Référence permanente
Les ingrédients de l'évolution qu'allait vivre le pays sous le règne de Hassan II étaient réunis. Mohammed V avait fait coexister des forces et des tendances opposées et inconciliables grâce à son immense popularité, son aura et sa modération ainsi que son flair et son habileté tactique. Il y avait là autant de chances que l'évolution soit conflictuelle ou non. L'histoire en aura décidé autrement après sa mort en février 1961. Il y eut à la fois l'âpreté des luttes pour le pouvoir, les incompatibilités personnelles, la logique de la polarisation. Ceci dans un contexte international marqué par la guerre froide et la division Est-Ouest.

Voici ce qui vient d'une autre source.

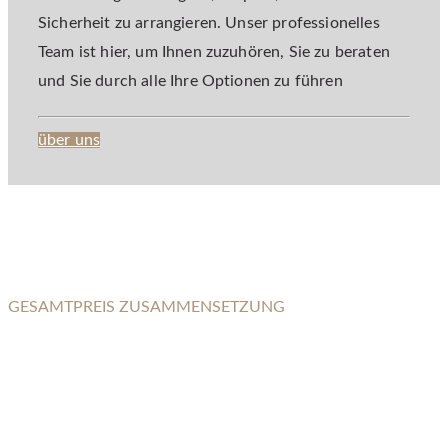
Sicherheit zu arrangieren. Unser professionelles
Team ist hier, um Ihnen zuzuhören, Sie zu beraten
und Sie durch alle Ihre Optionen zu führen
über uns
GESAMTPREIS ZUSAMMENSETZUNG
KEINE VERSTECKTEN KOSTEN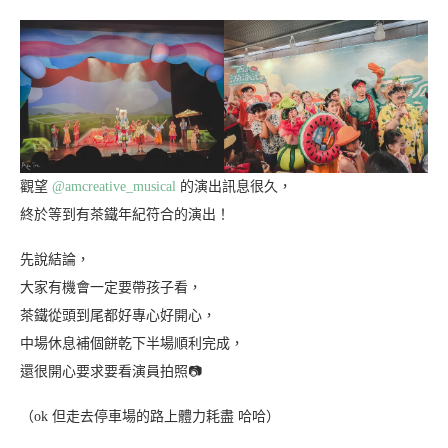
觀望
@amcreative_musical
的演出訊息很久，
終於等到有茶鐵年紀符合的演出！
先說結論，
大家有機會一定要帶孩子看，
茶鐵從頭到尾都好專心好開心，
中場休息補個餅乾下半場順利完成，
還很開心要求要看演員拍照📷
（ok 但走去停車場的路上體力耗盡 哈哈）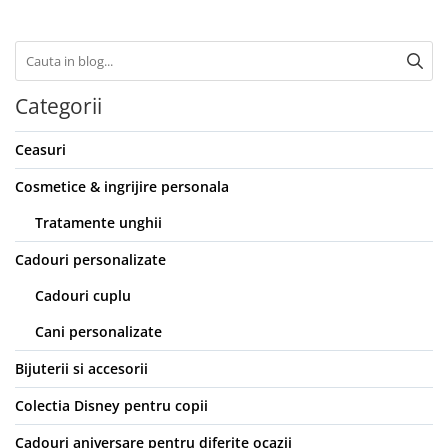
Categorii
Ceasuri
Cosmetice & ingrijire personala
Tratamente unghii
Cadouri personalizate
Cadouri cuplu
Cani personalizate
Bijuterii si accesorii
Colectia Disney pentru copii
Cadouri aniversare pentru diferite ocazii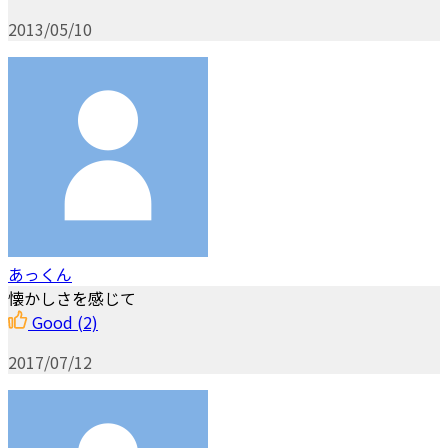
2013/05/10
あっくん
懐かしさを感じて
Good
(2)
2017/07/12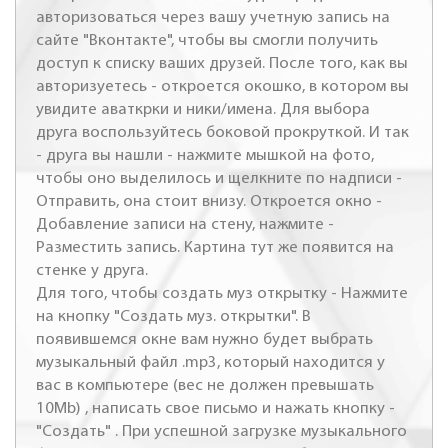
авторизоваться через вашу учетную запись на
сайте "Вконтакте", чтобы вы смогли получить
доступ к списку ваших друзей. После того, как вы
авторизуетесь - откроется окошко, в котором вы
увидите аваткрки и ники/имена. Для выбора
друга воспользуйтесь боковой прокруткой. И так
- друга вы нашли - нажмите мышкой на фото,
чтобы оно выделилось и щелкните по надписи -
Отправить, она стоит внизу. Откроется окно -
Добавление записи на стену, нажмите -
Разместить запись. Картина тут же появится на
стенке у друга.
Для того, чтобы создать муз открытку - Нажмите
на кнопку "Создать муз. открытки". В
появившемся окне вам нужно будет выбрать
музыкальный файл .mp3, который находится у
вас в компьютере (вес не должен превышать
10Mb) , написать свое письмо и нажать кнопку -
"Создать" . При успешной загрузке музыкального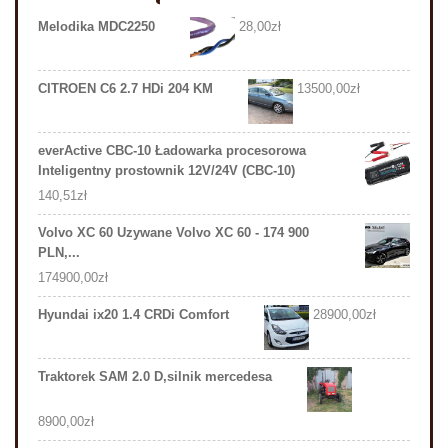
Melodika MDC2250
28,00
zł
CITROEN C6 2.7 HDi 204 KM
13500,00
zł
everActive CBC-10 Ładowarka procesorowa
Inteligentny prostownik 12V/24V (CBC-10)
140,51
zł
Volvo XC 60 Uzywane Volvo XC 60 - 174 900
PLN,...
174900,00
zł
Hyundai ix20 1.4 CRDi Comfort
28900,00
zł
Traktorek SAM 2.0 D,silnik mercedesa
8900,00
zł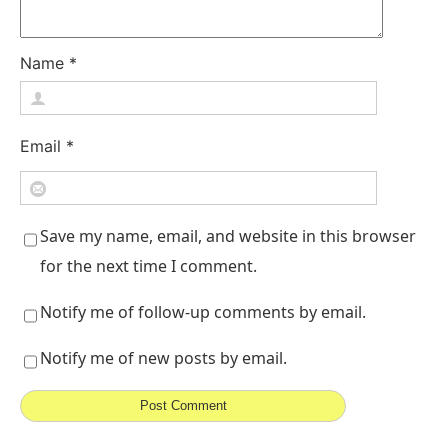
Name
*
Email
*
Save my name, email, and website in this browser
for the next time I comment.
Notify me of follow-up comments by email.
Notify me of new posts by email.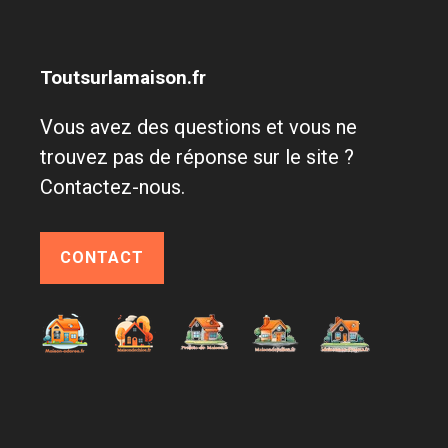
Toutsurlamaison.fr
Vous avez des questions et vous ne
trouvez pas de réponse sur le site ?
Contactez-nous.
CONTACT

En réorientant l'alliance du pays vers l'Occident et en confortant les forces conservatrices autour du pouvoir, Hassan II avait en quelque sorte tranché. Cependant l'héritage de Mohammed V est demeuré l'objet d'une vénération constante. Hassan II s'y est tout le temps référé pour appuyer la dimension « non-alignée » de sa politique étrangère. La référence à Mohammed V a, dans les pires moments, permis de garder la mesure, de ne jamais rompre tout à fait avec les forces d'opposition et de rechercher des rééquilibrages. Mohammed V est ainsi resté un repère fondamental auquel Hassan II avait recours dans diverses situations délicates et pas seulement par rhétorique. Qu'il s'agisse d'invoquer la légitimité historique de la monarchie, les choix traditionalistes ou encore le substrat nationaliste consensuel et les exigences du développement, Hassan II puisait dans le référentiel de Mohammed V une grande variété de thèmes et de symboles, même en apparence contradictoires. Après les longues années marquées par les conflits et les crises mais aussi par une évolution contrastée dans tous les domaines, le règne de Hassan II a eu pour épilogue une révision de soi qui a permis l'apaisement et l'ouverture des dernières années, notamment après 1992. L'invocation de l'héritage de Mohammed V a gagné en ampleur avec l'avènement du règne de Mohammed VI. L'image du roi populaire, humain, proche, modéré, patient, recherchant les compromis est plus que jamais objet de vénération. Dans le Maroc de Mohammed VI où la réconciliation est un thème majeur et où la mémoire est sollicitée pour surmonter les phases conflictuelles et pour prôner une évolution progressive et consensuelle, le symbole de Mohammed V prend sa pleine mesure.